On January 3 2019, Senior Judge Omar Hernandez of the Department of Industrial Accidents released an Administrative Bulletin indicating that lump sum settlement agreements that attempt to close out “any and all dates of injury” with a specific employer are not permissible. Additionally, any settlement papers that purport to close out more than one board numbers are also impermissible. Therefore, any insurer that has an injured worker with multiple dates of incident, must execute separate settlement papers for each date of loss. Settlements not executed in this manner may be considered contrary to M.G.L. c. 152 § 48(3). Including separate settlements for each date of injury also serves the dual function of avoiding closing out board numbers for unrepresented insurers for other dates of injury.
If the parties decide to settle old claims for a dollar each, the insurer is required to pay the actual dollar to the employee. This can become a problem if the attorney does not represent the insurance company for the claim the parties are settling, or if the actual dollar is not paid. In the Administrative Bulletin, Judge Hernandez provides the following example: “[I]f the attorney for Insurer A signs all of the documents, pays the money in one check and Insurer B never pays the employee the one dollar, Insurer B is technically in violation of Section 8(1) for failure to pay the employee and may be subject to a $10,000.00 penalty.”

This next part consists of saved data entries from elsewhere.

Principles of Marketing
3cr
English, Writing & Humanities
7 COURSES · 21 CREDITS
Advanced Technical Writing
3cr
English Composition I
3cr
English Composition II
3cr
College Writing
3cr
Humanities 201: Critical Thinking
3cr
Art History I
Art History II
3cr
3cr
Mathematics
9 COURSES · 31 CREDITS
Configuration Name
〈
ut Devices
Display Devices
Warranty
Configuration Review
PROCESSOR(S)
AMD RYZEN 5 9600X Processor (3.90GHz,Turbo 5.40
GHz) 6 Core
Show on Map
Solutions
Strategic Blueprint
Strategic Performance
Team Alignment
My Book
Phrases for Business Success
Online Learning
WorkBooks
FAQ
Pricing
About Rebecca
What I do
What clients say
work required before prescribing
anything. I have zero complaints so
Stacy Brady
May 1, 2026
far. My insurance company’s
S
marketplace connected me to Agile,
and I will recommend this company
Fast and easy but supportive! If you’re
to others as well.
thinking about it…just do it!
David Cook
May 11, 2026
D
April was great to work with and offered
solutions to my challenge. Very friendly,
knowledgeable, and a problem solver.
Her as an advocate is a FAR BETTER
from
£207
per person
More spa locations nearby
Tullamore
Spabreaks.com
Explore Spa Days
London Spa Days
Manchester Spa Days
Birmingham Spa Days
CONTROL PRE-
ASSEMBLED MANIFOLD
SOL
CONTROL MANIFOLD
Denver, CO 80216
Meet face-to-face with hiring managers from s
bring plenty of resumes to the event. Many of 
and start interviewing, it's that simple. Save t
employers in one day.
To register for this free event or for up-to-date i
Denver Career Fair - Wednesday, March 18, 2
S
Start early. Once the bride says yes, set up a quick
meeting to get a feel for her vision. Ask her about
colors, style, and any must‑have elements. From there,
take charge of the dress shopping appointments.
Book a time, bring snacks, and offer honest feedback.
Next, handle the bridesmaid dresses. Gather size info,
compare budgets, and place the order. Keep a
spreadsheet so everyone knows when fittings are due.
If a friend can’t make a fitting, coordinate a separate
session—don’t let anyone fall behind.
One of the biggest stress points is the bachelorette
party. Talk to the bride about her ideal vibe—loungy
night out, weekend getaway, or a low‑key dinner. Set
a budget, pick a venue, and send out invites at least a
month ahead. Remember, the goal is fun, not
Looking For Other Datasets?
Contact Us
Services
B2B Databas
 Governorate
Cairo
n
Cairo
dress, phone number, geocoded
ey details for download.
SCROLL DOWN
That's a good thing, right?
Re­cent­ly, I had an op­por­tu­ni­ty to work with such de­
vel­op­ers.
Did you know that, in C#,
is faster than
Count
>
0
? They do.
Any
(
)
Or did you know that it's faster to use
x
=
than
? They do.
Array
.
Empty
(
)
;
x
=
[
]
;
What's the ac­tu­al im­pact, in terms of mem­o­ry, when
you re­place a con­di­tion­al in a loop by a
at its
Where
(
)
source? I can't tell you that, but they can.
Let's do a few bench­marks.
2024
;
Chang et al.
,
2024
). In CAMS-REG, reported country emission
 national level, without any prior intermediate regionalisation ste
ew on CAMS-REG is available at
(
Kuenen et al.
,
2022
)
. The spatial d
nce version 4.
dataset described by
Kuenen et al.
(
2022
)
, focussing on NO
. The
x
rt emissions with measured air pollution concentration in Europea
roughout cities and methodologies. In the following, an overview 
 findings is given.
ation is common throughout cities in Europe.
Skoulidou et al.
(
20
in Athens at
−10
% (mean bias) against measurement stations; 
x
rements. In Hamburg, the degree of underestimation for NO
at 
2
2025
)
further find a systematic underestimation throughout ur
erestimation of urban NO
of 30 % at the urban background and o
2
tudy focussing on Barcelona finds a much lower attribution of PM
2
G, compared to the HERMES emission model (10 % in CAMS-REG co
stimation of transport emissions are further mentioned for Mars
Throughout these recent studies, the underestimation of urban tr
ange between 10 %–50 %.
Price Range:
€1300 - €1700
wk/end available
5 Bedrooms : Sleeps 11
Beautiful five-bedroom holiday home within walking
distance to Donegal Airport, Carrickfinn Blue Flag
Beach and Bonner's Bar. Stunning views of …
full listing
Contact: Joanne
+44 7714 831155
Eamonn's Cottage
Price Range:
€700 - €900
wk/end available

Fortunately, Judge Hernandez has indicated that the DIA will approve lump sum language that states “any and all claims arising out of said date of injury”. This will allow an insurer to limit exposure for all injuries relating to a specific date of loss.
Insurers must pay careful attention to what injuries, and dates of injury they intend to settle with claimants, and be aware that if multiple dates of injury are being settled, additional settlement documents must be executed and approved by the DIA.